Sunday, September 13, 2009

Reflections...

Well... I have been chased many times to update my blog... since it's like dead most of the time...

Very happy today =p... Dad came over to Spore today for a meeting @ Kranji tmrw... And of course, I got to see him for a few hours b4 nighttime completely overwhelmed the day... A few measly hours but I'm not complaining :) In fact, I don't recall him ever coming to Singapore for meetings when I wasn't studying here... So I've been wondering... Double purpose to a single trip? Of course, Mum takes the opportunity to transport as much food and supplies to me here as can be brought in a single trip... Look at my food supplies... haha.. It has increased Multiple folds :) Good for late night snacks on Tues when my meals are so erratic...

So much has changed in the past 2 years since I arrived here, a newbie, completely alone, and completely clueless as what the future held in store... Mind you, I'm still completely clueless abt the future... That is still to be seen... But... Somehow, I feel that I have changed... I'm not the me I used to be...

e.g

From the crazy girl who, in the eyes of her classmates, is quite sociable to this nerd who hides in her room doing lab reports every weekend (torture of all chem students, I bliv) NO LIFE!!!

From the girl who spoke not a single word of Mandarin to the 3/4 banana who tries to converse in Mandarin to the best of her abilities

From never ever missing meals to this lab rat who hides out at the org lab every Tues from 10am till 5pm w/out lunch or even a drop of water sometimes... Gastric getting worse cos of dis... super unhealthy

Yet... Some things never change... I am still as homesick as I used to be. I have a theory that all Cancerians are homely ppl and thus are very prone to be homesick... I am certainly a testament to that theory. I would've thought that after 2/3 years on my own out here... I would have gotten used to being away from home. And yet, U will find me running back home every opportunity I get. LOLz... I also would've thought that I will not have the urge of hiding my face in my pillow when I see my parents leaving after a weekend's visit. It is for this very reason that I cannot talk to my parents much on the phone... I feel an overwhelming sense of missing home and wanting to be there esp when things are not going well at home.

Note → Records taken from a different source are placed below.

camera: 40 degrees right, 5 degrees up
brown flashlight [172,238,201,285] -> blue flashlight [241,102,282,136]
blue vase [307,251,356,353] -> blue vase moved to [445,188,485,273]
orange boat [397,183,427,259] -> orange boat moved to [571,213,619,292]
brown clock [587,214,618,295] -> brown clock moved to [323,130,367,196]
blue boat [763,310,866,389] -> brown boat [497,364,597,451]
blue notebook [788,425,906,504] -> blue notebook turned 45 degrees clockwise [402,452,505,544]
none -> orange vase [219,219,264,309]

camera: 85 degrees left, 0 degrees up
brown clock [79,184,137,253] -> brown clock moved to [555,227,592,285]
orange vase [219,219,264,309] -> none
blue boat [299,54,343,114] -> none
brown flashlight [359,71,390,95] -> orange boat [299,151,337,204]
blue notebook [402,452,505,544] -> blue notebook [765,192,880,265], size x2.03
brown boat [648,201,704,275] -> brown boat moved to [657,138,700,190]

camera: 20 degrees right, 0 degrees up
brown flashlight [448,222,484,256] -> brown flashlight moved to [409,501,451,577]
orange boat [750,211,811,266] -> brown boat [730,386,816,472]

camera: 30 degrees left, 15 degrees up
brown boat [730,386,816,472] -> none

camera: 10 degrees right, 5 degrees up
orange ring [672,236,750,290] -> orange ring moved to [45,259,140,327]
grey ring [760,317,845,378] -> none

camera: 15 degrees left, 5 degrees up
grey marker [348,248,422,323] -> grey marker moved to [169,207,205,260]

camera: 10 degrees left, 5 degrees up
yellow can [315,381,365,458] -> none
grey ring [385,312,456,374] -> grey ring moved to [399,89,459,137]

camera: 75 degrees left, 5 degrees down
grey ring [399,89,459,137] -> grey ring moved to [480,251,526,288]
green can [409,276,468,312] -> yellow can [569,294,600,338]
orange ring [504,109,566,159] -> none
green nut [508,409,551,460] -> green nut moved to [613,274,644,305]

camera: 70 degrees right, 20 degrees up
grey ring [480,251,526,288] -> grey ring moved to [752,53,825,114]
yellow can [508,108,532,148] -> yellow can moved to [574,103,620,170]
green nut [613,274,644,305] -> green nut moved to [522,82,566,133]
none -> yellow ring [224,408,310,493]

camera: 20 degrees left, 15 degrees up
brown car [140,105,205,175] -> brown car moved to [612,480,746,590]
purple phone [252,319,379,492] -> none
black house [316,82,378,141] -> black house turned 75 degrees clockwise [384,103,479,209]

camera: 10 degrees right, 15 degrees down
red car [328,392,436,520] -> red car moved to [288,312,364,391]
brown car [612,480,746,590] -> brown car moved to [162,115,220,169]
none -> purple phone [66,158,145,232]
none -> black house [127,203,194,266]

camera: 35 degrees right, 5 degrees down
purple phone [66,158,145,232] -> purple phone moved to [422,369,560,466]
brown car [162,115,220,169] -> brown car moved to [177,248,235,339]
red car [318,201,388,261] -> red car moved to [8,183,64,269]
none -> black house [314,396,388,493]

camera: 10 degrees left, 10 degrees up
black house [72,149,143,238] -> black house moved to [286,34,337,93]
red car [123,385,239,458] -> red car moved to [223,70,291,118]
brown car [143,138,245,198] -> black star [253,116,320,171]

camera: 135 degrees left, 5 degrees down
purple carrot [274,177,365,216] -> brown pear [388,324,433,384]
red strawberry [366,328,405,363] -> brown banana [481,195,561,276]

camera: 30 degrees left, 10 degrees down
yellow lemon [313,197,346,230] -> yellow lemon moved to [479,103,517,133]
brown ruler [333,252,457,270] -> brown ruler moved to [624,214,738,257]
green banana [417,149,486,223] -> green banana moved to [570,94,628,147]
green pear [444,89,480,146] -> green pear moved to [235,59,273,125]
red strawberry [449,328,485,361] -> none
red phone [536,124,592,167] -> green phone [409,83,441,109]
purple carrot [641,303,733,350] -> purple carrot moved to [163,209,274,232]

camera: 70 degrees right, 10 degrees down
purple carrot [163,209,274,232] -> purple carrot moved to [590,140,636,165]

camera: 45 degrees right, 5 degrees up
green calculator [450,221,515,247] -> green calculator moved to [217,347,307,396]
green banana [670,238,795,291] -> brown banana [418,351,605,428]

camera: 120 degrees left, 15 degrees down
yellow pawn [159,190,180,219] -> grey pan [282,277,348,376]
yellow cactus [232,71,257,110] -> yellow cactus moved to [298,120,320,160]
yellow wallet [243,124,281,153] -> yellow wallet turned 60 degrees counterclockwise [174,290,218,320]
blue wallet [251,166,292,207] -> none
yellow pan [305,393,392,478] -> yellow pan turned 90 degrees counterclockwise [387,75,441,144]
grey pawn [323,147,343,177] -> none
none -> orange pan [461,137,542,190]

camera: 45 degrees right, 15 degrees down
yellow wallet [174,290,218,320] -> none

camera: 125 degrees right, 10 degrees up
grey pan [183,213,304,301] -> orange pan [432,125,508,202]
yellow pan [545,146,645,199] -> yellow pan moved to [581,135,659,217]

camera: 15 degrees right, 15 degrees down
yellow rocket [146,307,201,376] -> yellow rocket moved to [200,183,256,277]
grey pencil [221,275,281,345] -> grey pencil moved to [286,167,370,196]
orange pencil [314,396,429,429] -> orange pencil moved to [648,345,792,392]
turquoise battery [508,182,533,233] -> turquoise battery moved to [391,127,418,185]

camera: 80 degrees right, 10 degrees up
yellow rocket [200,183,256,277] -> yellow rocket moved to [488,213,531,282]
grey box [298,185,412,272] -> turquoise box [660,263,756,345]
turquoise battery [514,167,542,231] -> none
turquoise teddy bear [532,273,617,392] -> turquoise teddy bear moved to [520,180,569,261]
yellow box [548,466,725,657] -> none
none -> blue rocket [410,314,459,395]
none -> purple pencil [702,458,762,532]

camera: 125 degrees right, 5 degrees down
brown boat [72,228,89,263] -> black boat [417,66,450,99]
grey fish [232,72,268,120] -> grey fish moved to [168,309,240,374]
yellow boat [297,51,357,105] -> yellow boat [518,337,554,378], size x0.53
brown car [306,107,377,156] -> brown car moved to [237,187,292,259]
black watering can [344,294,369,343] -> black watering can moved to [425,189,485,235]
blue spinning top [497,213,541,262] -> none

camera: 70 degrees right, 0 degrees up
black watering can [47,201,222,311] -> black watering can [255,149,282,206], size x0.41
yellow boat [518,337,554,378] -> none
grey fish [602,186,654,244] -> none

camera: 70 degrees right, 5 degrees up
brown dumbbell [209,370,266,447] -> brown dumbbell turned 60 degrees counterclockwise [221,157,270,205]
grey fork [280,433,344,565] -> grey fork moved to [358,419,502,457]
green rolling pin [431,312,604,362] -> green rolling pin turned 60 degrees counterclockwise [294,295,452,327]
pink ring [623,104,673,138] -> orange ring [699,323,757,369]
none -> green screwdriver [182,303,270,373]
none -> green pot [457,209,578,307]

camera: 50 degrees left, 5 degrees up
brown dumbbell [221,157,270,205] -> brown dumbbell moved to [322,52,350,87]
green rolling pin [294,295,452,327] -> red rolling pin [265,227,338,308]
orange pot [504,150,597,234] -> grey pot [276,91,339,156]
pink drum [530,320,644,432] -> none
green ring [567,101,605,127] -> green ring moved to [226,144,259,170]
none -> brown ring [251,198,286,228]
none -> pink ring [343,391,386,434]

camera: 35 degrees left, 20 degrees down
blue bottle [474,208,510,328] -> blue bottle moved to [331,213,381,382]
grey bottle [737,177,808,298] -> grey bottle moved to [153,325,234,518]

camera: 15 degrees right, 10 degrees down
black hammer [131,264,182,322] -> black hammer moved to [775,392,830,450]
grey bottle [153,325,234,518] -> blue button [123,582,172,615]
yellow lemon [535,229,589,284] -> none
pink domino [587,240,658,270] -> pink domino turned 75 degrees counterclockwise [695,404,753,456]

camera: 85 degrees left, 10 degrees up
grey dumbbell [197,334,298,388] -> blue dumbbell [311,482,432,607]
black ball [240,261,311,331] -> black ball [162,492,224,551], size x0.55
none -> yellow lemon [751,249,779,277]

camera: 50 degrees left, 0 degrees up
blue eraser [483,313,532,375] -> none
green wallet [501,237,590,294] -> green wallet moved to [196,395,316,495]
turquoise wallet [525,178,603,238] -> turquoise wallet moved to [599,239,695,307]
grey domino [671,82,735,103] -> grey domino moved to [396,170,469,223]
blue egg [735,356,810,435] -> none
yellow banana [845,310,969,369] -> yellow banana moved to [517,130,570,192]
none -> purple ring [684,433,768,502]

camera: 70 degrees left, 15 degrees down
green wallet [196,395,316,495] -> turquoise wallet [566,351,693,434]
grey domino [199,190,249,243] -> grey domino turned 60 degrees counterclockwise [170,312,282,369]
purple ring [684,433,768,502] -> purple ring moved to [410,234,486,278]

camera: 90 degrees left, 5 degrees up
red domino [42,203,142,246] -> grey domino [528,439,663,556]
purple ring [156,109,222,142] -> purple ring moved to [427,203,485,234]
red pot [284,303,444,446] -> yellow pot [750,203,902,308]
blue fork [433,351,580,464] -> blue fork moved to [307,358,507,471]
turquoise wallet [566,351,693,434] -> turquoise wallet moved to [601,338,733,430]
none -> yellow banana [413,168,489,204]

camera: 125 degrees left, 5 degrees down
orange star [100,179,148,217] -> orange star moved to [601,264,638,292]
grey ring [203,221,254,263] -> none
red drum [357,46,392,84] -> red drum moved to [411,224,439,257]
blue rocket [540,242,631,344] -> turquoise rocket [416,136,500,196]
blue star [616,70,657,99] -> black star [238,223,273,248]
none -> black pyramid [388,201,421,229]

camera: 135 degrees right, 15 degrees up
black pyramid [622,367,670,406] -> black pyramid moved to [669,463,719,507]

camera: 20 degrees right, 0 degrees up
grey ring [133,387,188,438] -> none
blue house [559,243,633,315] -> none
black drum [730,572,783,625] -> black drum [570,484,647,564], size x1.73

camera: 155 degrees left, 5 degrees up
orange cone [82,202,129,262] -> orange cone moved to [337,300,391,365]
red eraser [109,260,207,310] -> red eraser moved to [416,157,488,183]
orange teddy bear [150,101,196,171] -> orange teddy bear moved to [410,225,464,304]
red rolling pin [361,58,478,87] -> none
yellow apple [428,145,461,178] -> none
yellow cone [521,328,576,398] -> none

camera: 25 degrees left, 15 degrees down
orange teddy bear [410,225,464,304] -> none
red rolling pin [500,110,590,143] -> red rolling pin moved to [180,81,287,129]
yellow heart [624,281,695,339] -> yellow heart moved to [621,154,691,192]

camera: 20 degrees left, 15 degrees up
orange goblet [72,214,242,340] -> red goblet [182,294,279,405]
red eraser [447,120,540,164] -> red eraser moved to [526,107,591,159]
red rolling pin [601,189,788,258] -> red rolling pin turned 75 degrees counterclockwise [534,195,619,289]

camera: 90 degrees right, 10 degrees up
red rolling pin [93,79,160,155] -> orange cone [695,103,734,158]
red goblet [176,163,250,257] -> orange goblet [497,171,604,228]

But still I tell myself to grow up... dismiss the feeling and place it in the back of my mind. But I alwiz question, will that part of me which misses home every go away? Will that part change? Am I too attached to home for my own good? Questions which are still unanswered...

Meanwhile the little joys from home which put a smile on my face no matter what...



Little Mag-NICIs which Dad buys for me everytime he visits... Cute things make me happy =)








Latestmonochromatic addition to my family of little collectibles... Thou shalt name him...

MagStripey?MagZebra? Any suggestions?